COP20 in Lima

UNFCCC COP 20/CMP 10 Climate Change Conference 2014, Lima, PeruAnother round of climate change negotiations is taking place in Lima, Peru in December 2014 (COP 20/CMP 10 to be precise). Carbon pricing of emissions from international transport is unlikely to be discussed at any depth in Lima. The Conference is to prepare ground, including a draft text, for the international climate agreement to be agreed in Paris, in December 2015. Time is running out for this agreement and the difficult issue of international transport is unlikely to get much attention in Lima. In particular that both the ICAO and IMO, the specialized UN organizations for international aviation and maritime transport respectively,are working on reducing emissions from these sectors.

The triennial Assembly of ICAO in 2013 failed to agree a global MBM for international aviation. Subsequently, under pressure from other countries, Europe has severely constrained its legislation for Emission Trading Scheme in aviation to only flights within European Economic Community.
The topic of MBM for international shipping was not discussed at the IMO at its environment sessions in 2014 at all, and neither during its previous session in 2013, when the topic had been postponed to “a future” session.

For the Lima Conference, 2014, updates from the IMO and ICAO work have been provided by their Secretariats. As usual, it is expected the representative of certain countries would express their, often opposing, understanding of the progress so far and potential way forward .... Details and links would be provided when they become available.

Unclear outlook

The outlook for the global MBM for international aviation and maritime transport continues to be unclear, even though both industries clearly prefer a global approach rather than a patchwork of regional legislations.
At the ICAO, the next Assembly in 2016 is to decide on a scheme capable of being implemented from 2020 (but what the decision would be, and whether the scheme would be effective, if decided, no one knows). At the IMO, it is not clear when the topic may progress any further, even though workable MBM proposals have already been tabled and assessed, including how to reconcile various positions and address disproportionate impacts on certain countries.
In these circumstances, it seems increasingly unlikely that the emissions from international transport would be effectively addressed under the new UNFCCC climate change regime to be agreed in 2015.
Unless political leadership is shown by the key countries, the fastest growing sources of greenhouse gases will not be addressed once again, and at the same time the opportunity to generate fair contributions to climate finance through these two large international sectors would be lost.
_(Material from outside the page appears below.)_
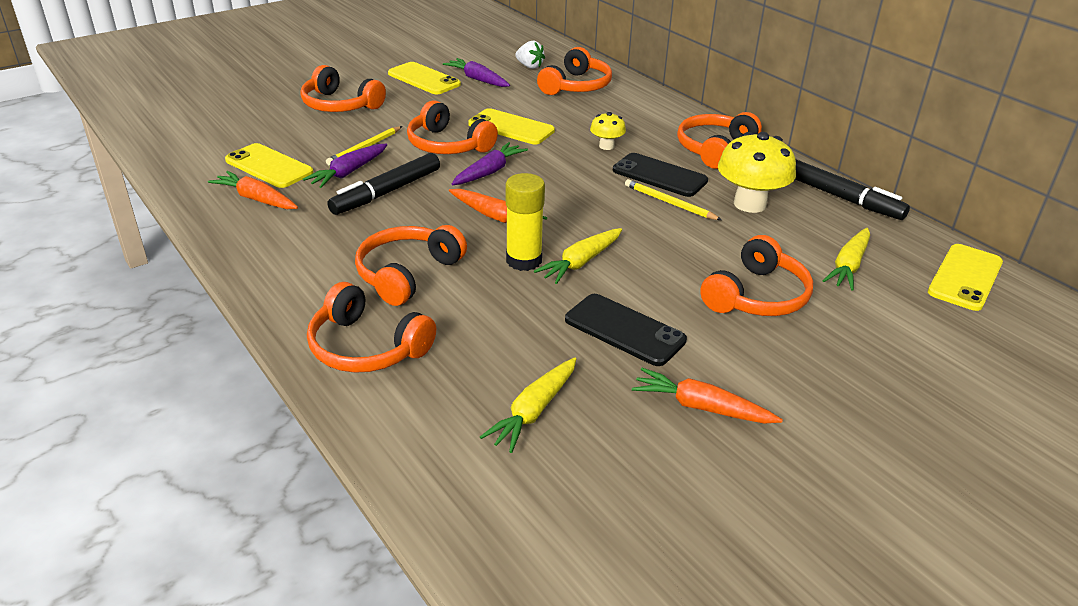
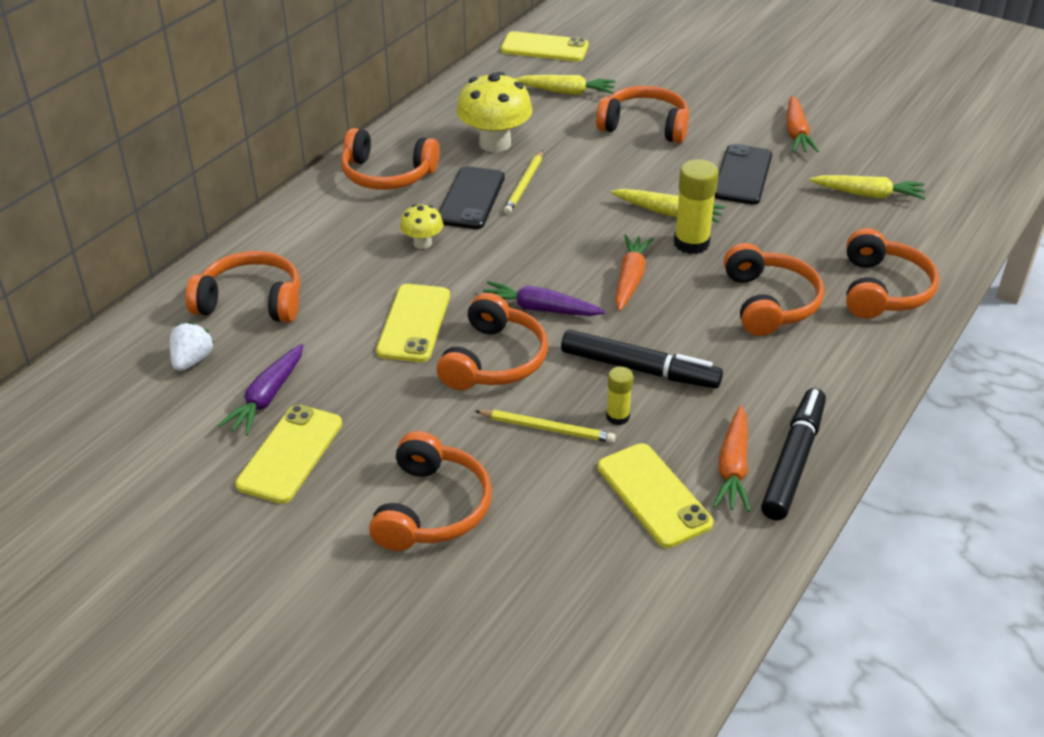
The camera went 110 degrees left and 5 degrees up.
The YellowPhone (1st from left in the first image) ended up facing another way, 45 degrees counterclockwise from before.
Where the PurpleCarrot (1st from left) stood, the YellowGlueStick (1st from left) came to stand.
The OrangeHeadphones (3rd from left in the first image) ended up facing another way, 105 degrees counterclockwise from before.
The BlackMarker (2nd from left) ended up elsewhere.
Positive implications of action

One argument against carbon pricing is that it mat have "negative potential trade implications" (as expressed in the statement by Cuba on behalf of a number of developing countries, see the UNFCCC webcast). However a global scheme that generate finance would have positive implications on the efficiency of international transport, and thus trade (providing some revenue is spent in the sector; obviously it would reduce the sector's emissions and address climate change in general).
Furthermore, such a scheme could effectively address the special circumstances of developing countries, without distorting competition, and without passing the financing burden from Annex I to developing countries, and thus it would make global scheme politically viable in the first place (for instance, such result could be be achieved through the rebate mechanism").

Regarding the need for finance in the sectors, one example is that both ICAO and IMO have already requested financing from the GEF for their respective global programmes. However, what they can receive is rather small, especially when compared with what could be raised from their global MBMs. This example also shows how absurd the current arrangement is becoming - the sectors with tax-exempt fuel are asking for money rather than pay for the damage they cause and for their own improvement programmes ... (especially true in aviation where it is the better off, i.e. richer, part of society that fly internationally and which would be effectively sponsored by everyone given the GEF's funding sources).